Fremont, CA: Employee well-being has evolved beyond physical well-being to include the development of a culture of holistic well-being, which includes physical, emotional, financial, social, career, community, and purpose. The growing need for flexibility in where, when, and how employees work is at the heart of this. Below mentioned are seven pillars of employee well-being to help leaders build policies based on the wellbeing of employees.

Physical Well-Being is the first pillar

Consider the year 2015, when an increasing number of corporations prioritized physical wellness and implemented a slew of corporate activity challenges at work. Physical fitness nowadays encompasses many factors such as exercise, sleep, overall lifestyle, and food choices. Forward-thinking businesses emphasize the importance of daily habits in improving one's physical well-being.

Pillar 2: Job Satisfaction

The pandemic has caused an increasing number of workers to reconsider their career goals. According to the Prudential Pulse of the American Worker Survey, a quarter of workers still plan to look for a new job once the pandemic is over, and 48 percent are rethinking the job they want in the future. The need to continue working is driving this talent migration.

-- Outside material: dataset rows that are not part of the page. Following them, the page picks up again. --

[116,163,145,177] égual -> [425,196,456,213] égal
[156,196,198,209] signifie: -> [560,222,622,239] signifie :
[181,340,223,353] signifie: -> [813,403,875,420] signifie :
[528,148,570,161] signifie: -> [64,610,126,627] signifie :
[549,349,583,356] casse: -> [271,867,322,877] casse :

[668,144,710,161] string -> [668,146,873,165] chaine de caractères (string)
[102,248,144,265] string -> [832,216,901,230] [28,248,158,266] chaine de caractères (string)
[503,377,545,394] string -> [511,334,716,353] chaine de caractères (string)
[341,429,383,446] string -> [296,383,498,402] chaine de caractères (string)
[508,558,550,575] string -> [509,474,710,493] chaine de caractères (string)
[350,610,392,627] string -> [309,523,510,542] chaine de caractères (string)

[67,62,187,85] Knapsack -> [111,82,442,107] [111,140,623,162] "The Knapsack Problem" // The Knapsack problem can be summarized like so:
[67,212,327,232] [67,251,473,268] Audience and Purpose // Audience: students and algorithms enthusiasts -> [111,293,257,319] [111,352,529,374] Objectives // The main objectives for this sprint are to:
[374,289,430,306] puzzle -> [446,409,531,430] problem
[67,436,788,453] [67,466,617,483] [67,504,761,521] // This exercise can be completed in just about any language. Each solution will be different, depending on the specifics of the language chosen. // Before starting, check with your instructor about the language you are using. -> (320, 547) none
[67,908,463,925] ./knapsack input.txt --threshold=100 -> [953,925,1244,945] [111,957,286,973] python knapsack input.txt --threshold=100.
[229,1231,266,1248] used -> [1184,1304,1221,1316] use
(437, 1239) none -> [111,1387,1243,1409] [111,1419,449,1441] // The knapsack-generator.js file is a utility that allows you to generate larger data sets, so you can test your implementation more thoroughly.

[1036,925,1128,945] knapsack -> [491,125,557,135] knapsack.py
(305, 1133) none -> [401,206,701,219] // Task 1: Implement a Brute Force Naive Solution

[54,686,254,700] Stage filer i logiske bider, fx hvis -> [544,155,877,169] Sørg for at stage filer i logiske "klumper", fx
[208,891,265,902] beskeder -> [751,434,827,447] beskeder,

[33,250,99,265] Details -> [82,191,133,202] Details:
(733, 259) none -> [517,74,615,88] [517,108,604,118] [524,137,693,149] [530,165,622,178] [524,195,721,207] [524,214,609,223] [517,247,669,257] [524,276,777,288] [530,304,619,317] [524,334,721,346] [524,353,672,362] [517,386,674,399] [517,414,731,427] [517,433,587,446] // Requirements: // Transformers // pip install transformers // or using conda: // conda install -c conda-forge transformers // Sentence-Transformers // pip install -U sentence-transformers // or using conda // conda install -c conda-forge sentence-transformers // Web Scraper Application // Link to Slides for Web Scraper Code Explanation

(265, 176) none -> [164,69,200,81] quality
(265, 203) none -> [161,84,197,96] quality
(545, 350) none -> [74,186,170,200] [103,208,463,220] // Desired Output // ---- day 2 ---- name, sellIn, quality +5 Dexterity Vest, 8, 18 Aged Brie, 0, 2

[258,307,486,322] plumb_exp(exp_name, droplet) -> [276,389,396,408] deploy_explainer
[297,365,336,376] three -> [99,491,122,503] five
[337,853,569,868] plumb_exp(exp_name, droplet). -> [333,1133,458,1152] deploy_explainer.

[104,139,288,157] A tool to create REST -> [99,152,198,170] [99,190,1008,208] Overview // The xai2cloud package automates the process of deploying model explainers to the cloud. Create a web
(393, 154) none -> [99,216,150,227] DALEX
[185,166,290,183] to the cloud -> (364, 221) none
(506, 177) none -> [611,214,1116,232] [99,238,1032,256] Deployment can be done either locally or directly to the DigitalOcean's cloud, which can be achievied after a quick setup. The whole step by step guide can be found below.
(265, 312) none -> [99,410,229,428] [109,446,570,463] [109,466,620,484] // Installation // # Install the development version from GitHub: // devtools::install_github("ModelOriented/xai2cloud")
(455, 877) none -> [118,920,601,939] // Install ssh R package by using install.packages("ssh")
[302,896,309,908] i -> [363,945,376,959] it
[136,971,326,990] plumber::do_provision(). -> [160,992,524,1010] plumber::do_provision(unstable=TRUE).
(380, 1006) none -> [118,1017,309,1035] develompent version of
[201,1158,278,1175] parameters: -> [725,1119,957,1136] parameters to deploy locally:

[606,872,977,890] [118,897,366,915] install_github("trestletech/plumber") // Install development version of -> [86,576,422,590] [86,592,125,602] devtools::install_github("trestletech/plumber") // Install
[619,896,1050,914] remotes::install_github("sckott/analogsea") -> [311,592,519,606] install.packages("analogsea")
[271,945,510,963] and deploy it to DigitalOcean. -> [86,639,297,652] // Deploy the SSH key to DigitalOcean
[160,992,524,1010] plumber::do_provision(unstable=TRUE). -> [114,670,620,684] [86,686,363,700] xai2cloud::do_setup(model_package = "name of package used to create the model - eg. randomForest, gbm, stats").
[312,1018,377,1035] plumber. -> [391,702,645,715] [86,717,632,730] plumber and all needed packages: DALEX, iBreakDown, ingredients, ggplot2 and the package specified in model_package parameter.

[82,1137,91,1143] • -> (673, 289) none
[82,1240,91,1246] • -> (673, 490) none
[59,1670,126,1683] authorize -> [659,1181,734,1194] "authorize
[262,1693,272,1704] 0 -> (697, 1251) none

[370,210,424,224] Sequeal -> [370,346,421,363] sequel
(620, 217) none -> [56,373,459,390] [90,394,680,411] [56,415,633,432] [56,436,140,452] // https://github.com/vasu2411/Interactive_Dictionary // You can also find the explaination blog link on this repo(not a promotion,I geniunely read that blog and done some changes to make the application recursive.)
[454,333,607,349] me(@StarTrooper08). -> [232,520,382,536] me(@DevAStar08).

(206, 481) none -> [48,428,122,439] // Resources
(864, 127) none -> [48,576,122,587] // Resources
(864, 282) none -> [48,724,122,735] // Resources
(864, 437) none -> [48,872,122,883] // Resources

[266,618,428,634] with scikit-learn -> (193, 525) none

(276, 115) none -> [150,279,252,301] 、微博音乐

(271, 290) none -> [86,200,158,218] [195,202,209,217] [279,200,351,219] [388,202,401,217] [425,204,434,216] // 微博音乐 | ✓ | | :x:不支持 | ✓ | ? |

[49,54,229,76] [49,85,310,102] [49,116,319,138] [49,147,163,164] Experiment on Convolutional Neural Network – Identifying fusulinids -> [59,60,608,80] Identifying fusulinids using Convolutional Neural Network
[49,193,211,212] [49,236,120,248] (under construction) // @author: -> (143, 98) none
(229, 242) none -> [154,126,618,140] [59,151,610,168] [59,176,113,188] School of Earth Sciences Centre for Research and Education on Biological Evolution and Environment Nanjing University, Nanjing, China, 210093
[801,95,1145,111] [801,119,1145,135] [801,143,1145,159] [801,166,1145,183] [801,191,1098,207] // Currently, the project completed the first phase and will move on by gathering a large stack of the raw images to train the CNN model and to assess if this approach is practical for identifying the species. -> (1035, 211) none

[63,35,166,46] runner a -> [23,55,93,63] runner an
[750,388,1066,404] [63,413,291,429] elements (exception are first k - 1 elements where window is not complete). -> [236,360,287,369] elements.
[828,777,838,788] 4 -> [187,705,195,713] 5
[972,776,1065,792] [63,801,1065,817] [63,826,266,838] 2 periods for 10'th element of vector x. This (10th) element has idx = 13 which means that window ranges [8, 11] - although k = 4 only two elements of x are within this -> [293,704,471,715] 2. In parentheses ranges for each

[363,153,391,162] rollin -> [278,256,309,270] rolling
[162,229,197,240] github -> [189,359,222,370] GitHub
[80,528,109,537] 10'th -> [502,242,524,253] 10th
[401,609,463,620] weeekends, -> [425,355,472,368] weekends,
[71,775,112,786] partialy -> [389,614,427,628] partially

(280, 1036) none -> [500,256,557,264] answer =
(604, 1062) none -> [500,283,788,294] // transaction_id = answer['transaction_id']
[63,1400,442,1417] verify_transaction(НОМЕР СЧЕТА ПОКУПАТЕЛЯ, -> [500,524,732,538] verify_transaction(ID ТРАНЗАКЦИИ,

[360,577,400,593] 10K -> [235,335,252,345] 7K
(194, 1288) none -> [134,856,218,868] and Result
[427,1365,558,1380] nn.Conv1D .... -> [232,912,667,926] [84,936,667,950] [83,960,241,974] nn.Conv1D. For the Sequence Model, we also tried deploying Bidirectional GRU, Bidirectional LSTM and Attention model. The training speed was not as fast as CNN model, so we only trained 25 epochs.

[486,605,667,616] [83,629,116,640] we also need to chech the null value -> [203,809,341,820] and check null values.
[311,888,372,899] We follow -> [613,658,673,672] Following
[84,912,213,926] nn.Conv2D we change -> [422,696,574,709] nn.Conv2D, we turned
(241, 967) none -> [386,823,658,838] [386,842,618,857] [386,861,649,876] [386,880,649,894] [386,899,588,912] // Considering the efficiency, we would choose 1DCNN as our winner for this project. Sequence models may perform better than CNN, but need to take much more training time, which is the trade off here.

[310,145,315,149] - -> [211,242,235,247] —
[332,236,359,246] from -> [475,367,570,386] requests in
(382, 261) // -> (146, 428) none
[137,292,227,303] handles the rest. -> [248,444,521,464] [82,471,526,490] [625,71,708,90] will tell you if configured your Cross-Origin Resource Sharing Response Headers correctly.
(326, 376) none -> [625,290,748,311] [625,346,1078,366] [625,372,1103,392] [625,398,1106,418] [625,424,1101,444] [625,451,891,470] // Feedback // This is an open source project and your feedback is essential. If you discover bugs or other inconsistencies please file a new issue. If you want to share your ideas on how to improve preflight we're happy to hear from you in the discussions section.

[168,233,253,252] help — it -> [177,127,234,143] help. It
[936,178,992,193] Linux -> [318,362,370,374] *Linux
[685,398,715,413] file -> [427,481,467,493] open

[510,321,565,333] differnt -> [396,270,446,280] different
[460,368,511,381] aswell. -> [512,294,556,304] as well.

The Third Pillar is Financial Well-being

Employees who have experienced increased financial stress due to the pandemic are four times more likely to admit that their finances have been a distraction at work. They are also more likely to look for a new job with a company they believe is more concerned with their financial well-being than their current one.

The Fourth Pillar is Social Well-being

Having meaningful friendships in your personal and professional life is one of the most important predictors of long-term happiness.